China’s auto industry will be a thriving market for Tesla’s electric car. Tesla’s China sales shot up to $1.07 billion from $319 million in 2015, as stated by an SEC 10K filing.
Analyst Alexander Potter mentioned in a note to clients on Tuesday, “China could eventually be Tesla’s biggest source of revenue. If Tesla sidesteps obstacles by making electric vehicles locally, the company may be well positioned to build its recent successes.”
The company decided to delay investment, but post the confirmation of joint venture-related policy, investors will expect Tesla to announce its China strategy in a relatively short order.

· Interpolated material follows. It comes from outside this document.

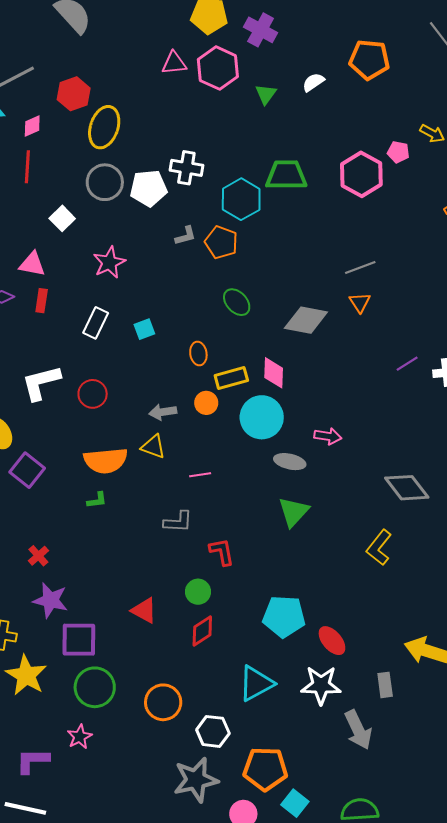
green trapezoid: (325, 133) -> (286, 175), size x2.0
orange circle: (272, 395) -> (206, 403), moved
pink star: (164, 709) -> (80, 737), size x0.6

Forecasters at Wall Street said, Tesla targeted a price of $386 per share, representing 12 percent upside on September 26.
China may be willing to adjust its rules which will allow the international companies to partner with local firms to manufacture vehicles in the country.
The Asian country is gradually considering relaxing regulations for international collaboration, the Wall Street Journal stated this week.
Close to 24.3 million vehicles were sold in China last year as compared to 12 million cars sold in the U.S.
Authorities envision that major Chinese companies are emerging to dominate the global EV market. The Chinese EVs are not impressive in terms of quality as compared to Tesla’s products.
Tesla’s rivals are not at par with American automaker. It will take years for the competitors to manufacture a locally-built luxury electric vehicle akin to Tesla’s EVs.
Toni Sacconaghi, an analyst from Alliance Bernstein, a research company in New York, cautioned the investors from purchasing Tesla’s current shares. The Model 3 from Tesla is at a production risk.
Tesla’s stock is up 62 percent this year. The company’s stock dipped to by 0.7 percent in midday on September 20.
Despite the stock dip, forecasters are optimistic about the demand for luxury vehicles in China, which will rise for years.